When it comes to conflict, we often hear the old adage, there are 2 sides to every story, and some might say there are three with third side being the truth. I was always told that when you find yourself in conflict with someone, you should put yourself in their shoes. To understand any situation, it is worth remembering that you have your view and they have theirs but in my experience it can be helpful to have three points of view.

Where does the third point of view come from? Let me explain it in this way. Imagine that you are in an exam situation. As a student you might look at the clock on the wall and think “Oh NO, I have only 60 minutes to finish this exam, I will never get it all done in time”. The examiner is sitting at the front of the room and they take a look at the clock and their thoughts might go something like this “Oh NO, I have a whole hour to go!
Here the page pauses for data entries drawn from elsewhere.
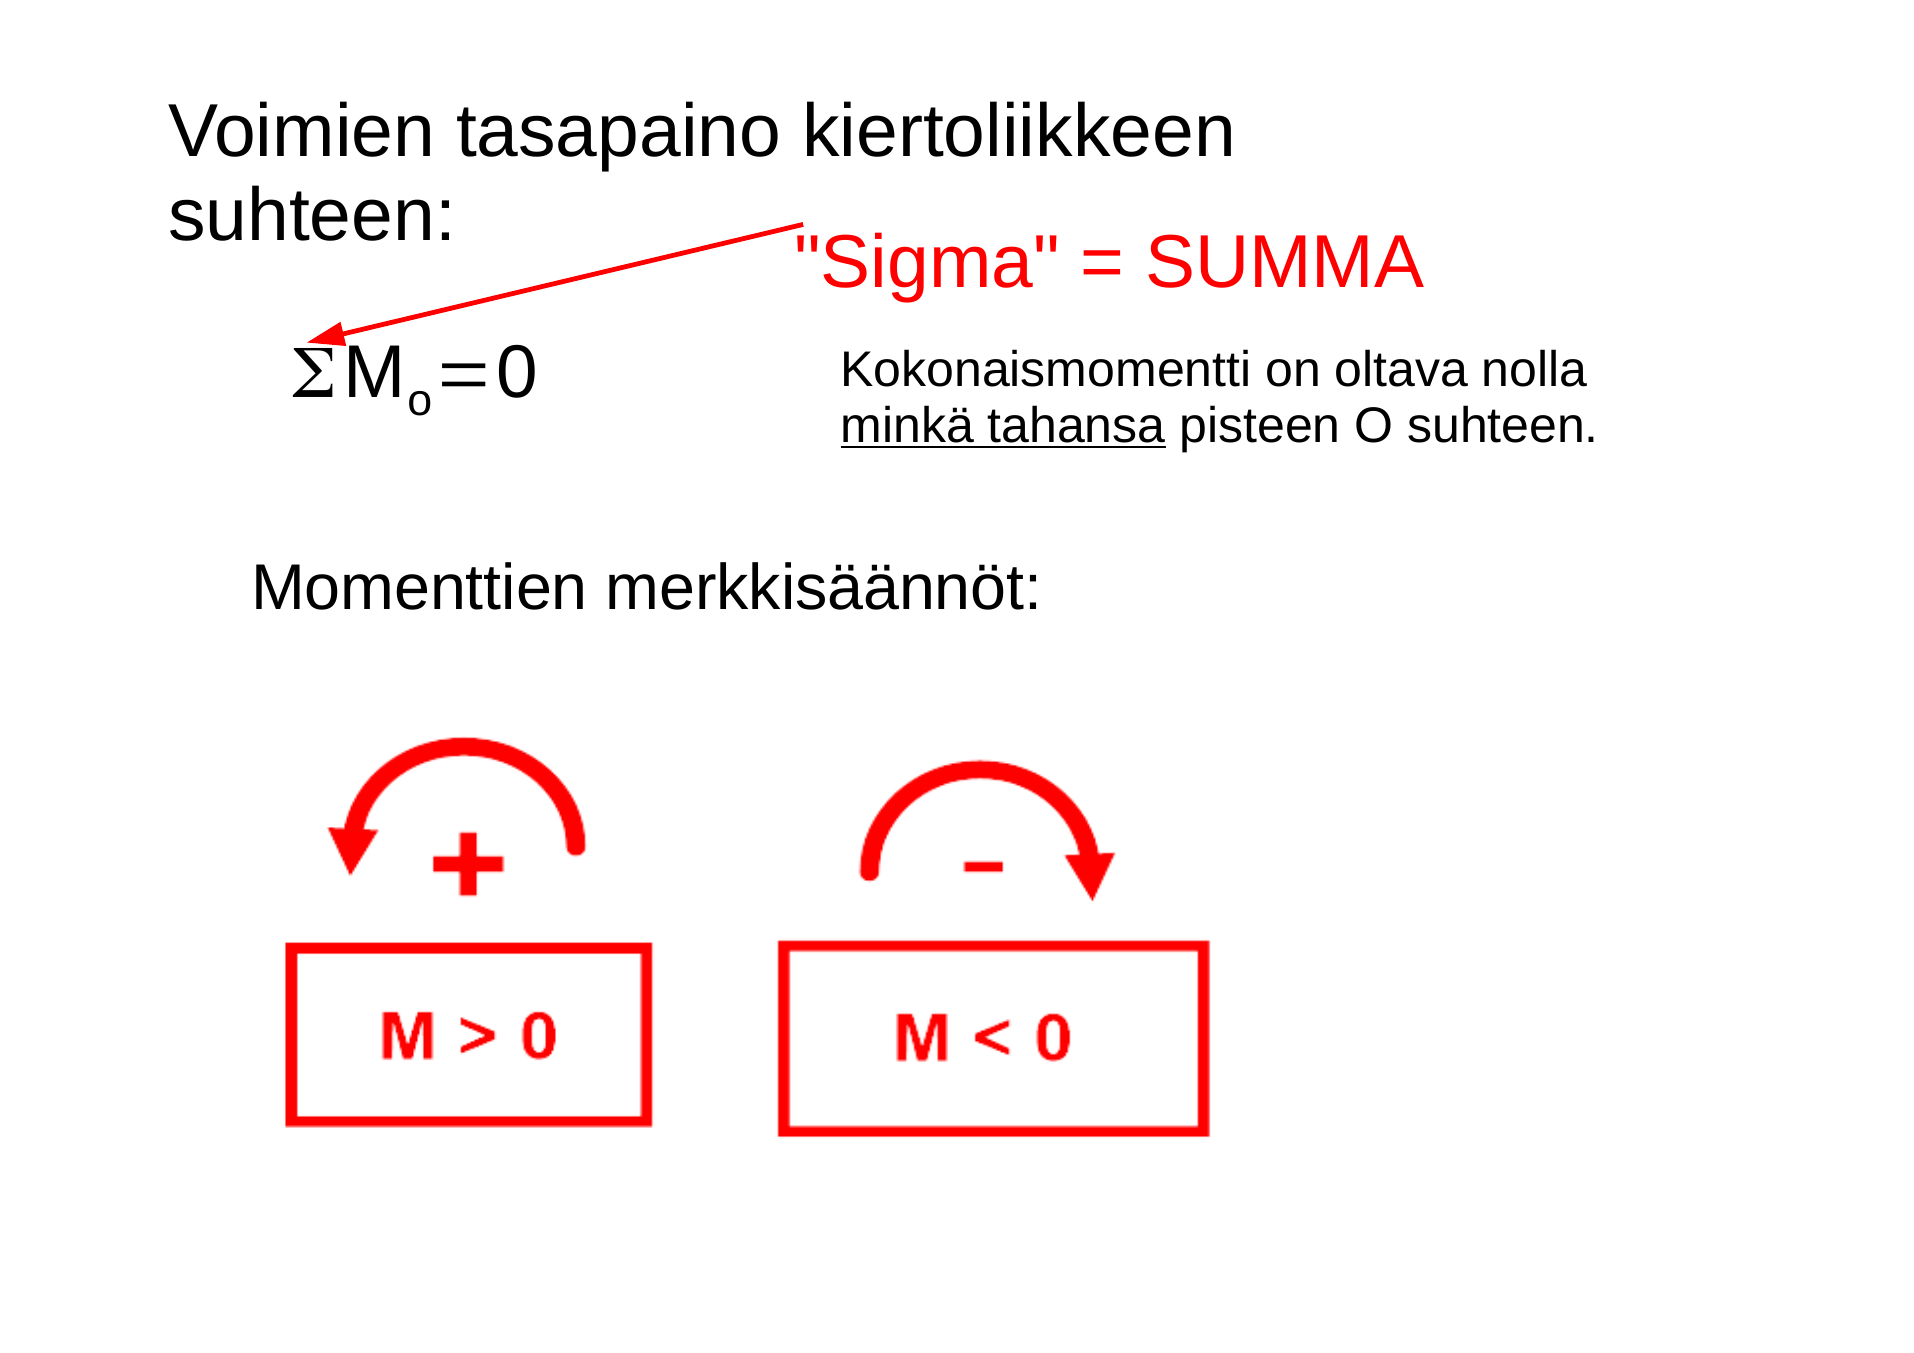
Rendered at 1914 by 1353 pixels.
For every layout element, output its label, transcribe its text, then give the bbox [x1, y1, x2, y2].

text_box Voimien tasapaino kiertoliikkeen suhteen: [153, 80, 1521, 264]
picture [188, 641, 1277, 1205]
chart [283, 329, 544, 426]
text_box Voimien tasapaino kiertoliikkeen suhteen: [652, 233, 779, 264]
text_box Momenttien merkkisäännöt: [236, 543, 1058, 631]
text_box "Sigma" = SUMMA [779, 212, 1630, 396]
text_box Kokonaismomentti on oltava nolla minkä tahansa pisteen O suhteen. [825, 334, 1725, 461]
I’m already bored”. It’s the same situation with two different viewpoints. 

Now imagine that there is a third viewpoint. The CLOCK!

The clocks job is just to show the time, to tick tock away without caring what either person in the room feels. It, in a sense is the observer. No real emotion. It just sees the situation from a different place. 
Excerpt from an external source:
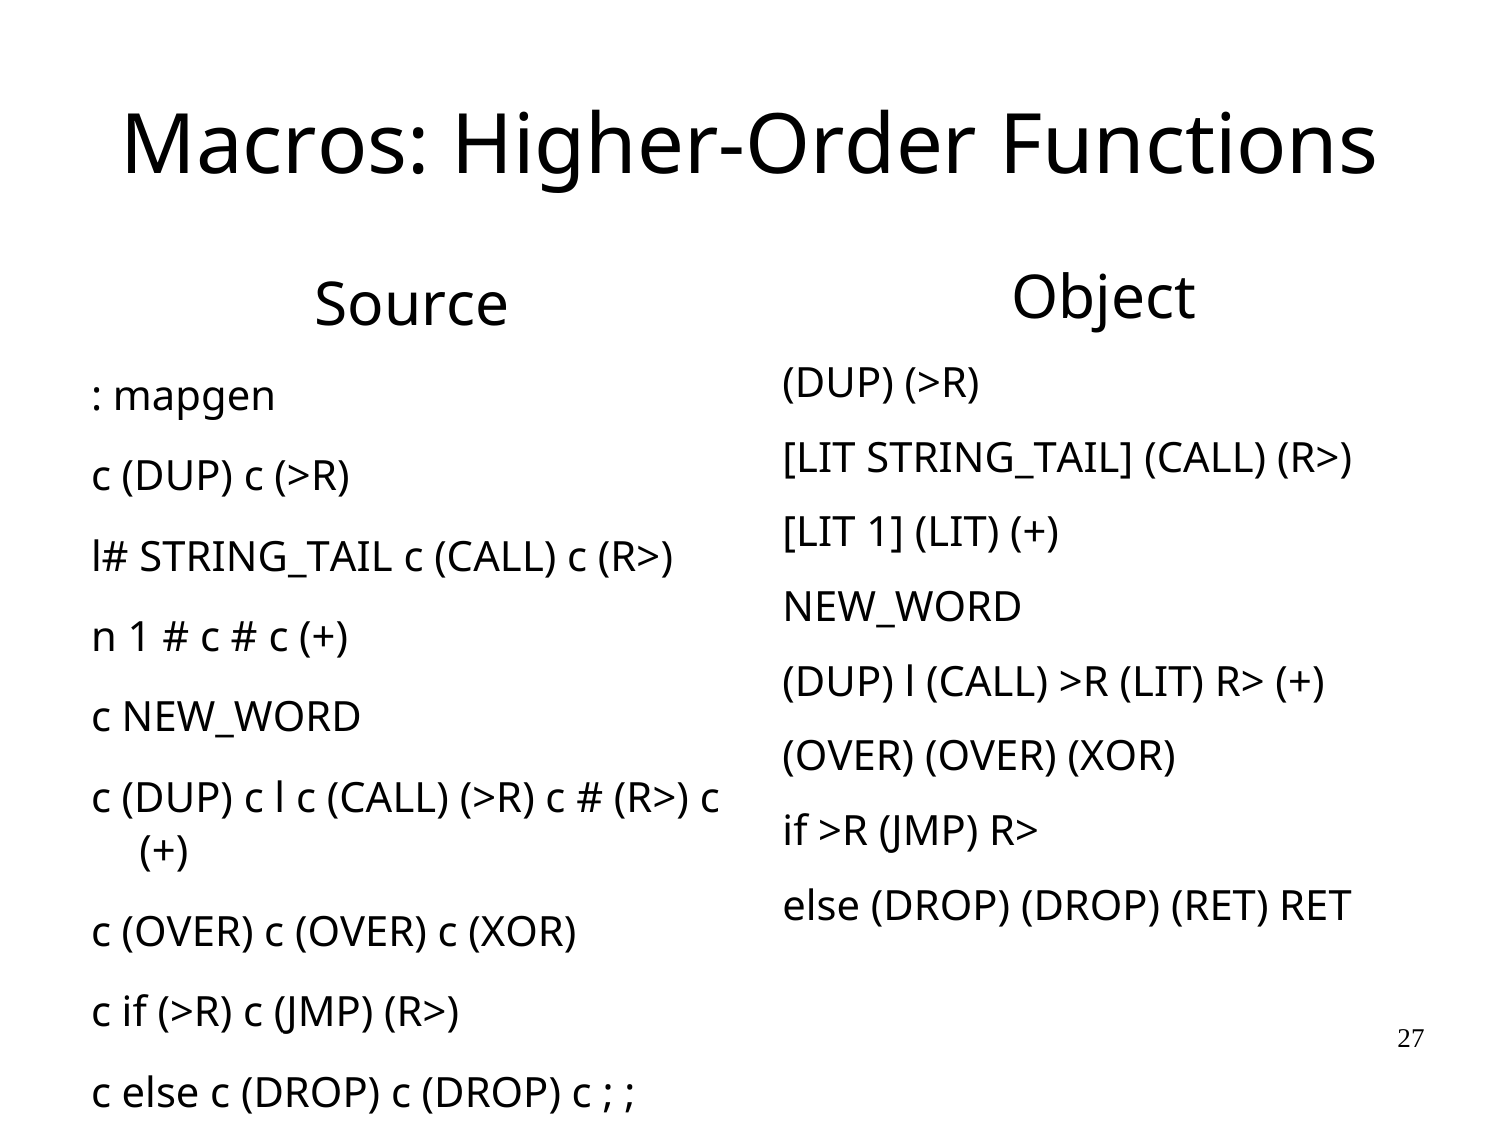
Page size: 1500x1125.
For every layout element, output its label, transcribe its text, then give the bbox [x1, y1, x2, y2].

list Object (DUP) (>R) [LIT STRING_TAIL] (CALL) (R>) [LIT 1] (LIT) (+) NEW_WORD (DUP) l (CALL) >R (LIT) R> (+) (OVER) (OVER) (XOR) if >R (JMP) R> else (DROP) (DROP) (RET) RET [766, 263, 1426, 944]
list Source : mapgen c (DUP) c (>R) l# STRING_TAIL c (CALL) c (R>) n 1 # c # c (+) c NEW_WORD c (DUP) c l c (CALL) (>R) c # (R>) c (+) c (OVER) c (OVER) c (XOR) c if (>R) c (JMP) (R>) c else c (DROP) c (DROP) c ; ; [75, 263, 734, 1090]
title Macros: Higher-Order Functions [75, 86, 1426, 191]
With that in mind let’s look at how we can take the “step in the other persons shoes” exercise to a higher level. If you are currently in a situation where you have to deal with an individual do these steps.
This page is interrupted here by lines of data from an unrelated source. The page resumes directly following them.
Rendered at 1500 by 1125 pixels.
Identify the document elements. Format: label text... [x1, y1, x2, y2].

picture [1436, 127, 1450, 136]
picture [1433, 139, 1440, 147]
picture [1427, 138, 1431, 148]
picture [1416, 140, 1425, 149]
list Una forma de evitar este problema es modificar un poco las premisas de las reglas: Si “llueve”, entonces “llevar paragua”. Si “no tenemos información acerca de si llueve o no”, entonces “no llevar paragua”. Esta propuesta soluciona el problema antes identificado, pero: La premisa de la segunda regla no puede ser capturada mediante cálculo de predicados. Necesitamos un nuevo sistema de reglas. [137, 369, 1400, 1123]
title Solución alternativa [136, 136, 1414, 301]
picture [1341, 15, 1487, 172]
  1. Stand up. Imagine that the other person is standing directly across from you (We will call this person Y given that you are person X). To your right imagine that there is an observer (We will call this person Z). Z is someone who really doesn’t care about this situation. They are just there to observe. 
  2. Start to ask yourself some questions. What do you want to get from the situation you find yourself in with person Y? What does person Y have to do to make this situation work for both of you? 
  3. When you are clear about what outcome you want from this situation, move across the room and step into person Y’s shoes. Take a moment to feel what it’s like to be them. See through their eyes, hear what they hear and feel what they feel about this situation given the experience they have in life. They are bringing their fears, their doubts and their beliefs and values into this situation. Just notice it. 
  4. Look across at person X. Ask this question (From the perspective of person Y), what do you want to get from this situation that you find yourself in with person X? What can person X do to make this a better situation for both of you? You may hear answers like “listen to me, break it down for me or show me”. Just notice the answers. 
  5. When you have those answers move to the third point of view (Person Z). This is where you get a chance to observe. Look at the situation as a clock would see it. Just look at the facts. As an observer, with no emotional attachment, what advice, if any would you give to person X. When you gather the information from person Z’s viewpoint move back to your original position. You are person X again. 
  6. Ask yourself these questions.
  7. What actions can you do to improve the situation? What can you say that may help both parties? If what you say and do won’t affect the situation then what can you do to help yourself cope with the situation? 

What have you learned from this exercise?

You might be surprised by some of the revelations you will have or it may give you some new actions to do that will help you better deal with the situation. Sometimes I get asked “why do I have to change?” “Why can’t Y change?”. 

The answer is simple. You have NO control over the other persons actions and words. You have however control over your actions and words. If you feel out of control in the situation or you don’t feel you have the resources to deal with it then maybe one of the answers that came up in the exercise was get help or speak to someone who can help.